Всё плыло. Река, застеленная ночным туманом – молочная? – внизу. Сизое небо – сверху. А в середине, на краю высокого берега – кисельного? – балансировала на тоненьких ножках Маша.
– Я ва-а-ас люблю-у-у! – отяжелевшая голова перевесила, мотнулась в сторону мягкой бездны, туфля на плоской подошве скользнула в пропасть. Кисельный… Маша беспорядочно замахала руками, запуталась в длиннющих рукавах Олеговой олимпийки, но смогла отступить назад, привести тело в более-менее вертикальное положение. Всё плыло. – Из-за вас чуть не грохнулась вниз, алкоголики малолетние. Вот хренушки, не дождётесь теперь, – Маша вытерла нос болтающимся подолом майки с Нирваной и заорала изо всех сил:
– Я хочу, чтобы вы были счастливы-ы-ы!!!!! – она посмотрела под ноги, убедилась, что стоит достаточно далеко от края, замерла и прислушалась.
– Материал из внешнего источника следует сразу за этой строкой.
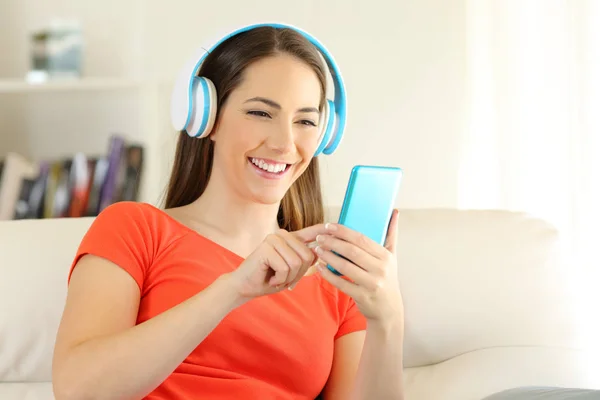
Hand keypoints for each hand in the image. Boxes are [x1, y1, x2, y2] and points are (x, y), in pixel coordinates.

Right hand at [228, 224, 326, 299]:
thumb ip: (304, 260)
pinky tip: (269, 278)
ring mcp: (273, 239)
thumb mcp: (291, 271)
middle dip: (298, 274)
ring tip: (275, 278)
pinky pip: (285, 268)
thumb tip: (321, 251)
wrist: (244, 287)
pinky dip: (279, 279)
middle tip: (283, 278)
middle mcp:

С того берега реки кто-то мудрей и старше ее в миллионы тысяч раз и уж точно гораздо более трезвый нехотя гулко ответил:
– Вы… Вы… Вы…
Машино самообладание и сила воли бились с выпускной паленой водкой. Но то ли сосуд – тоненькая Маша Петрова – оказался слишком маленьким, то ли водки было больше, чем воли – ноги отказались стоять. Маша плюхнулась на траву – наплевать! После сегодняшней «зелёной» джинсы автоматом переходят в разряд огородных – не отстираешь – и заревела. Всё плыло.
– Народ! За выпускной! – далеко-далеко, как из прошлой жизни, завопили на поляне.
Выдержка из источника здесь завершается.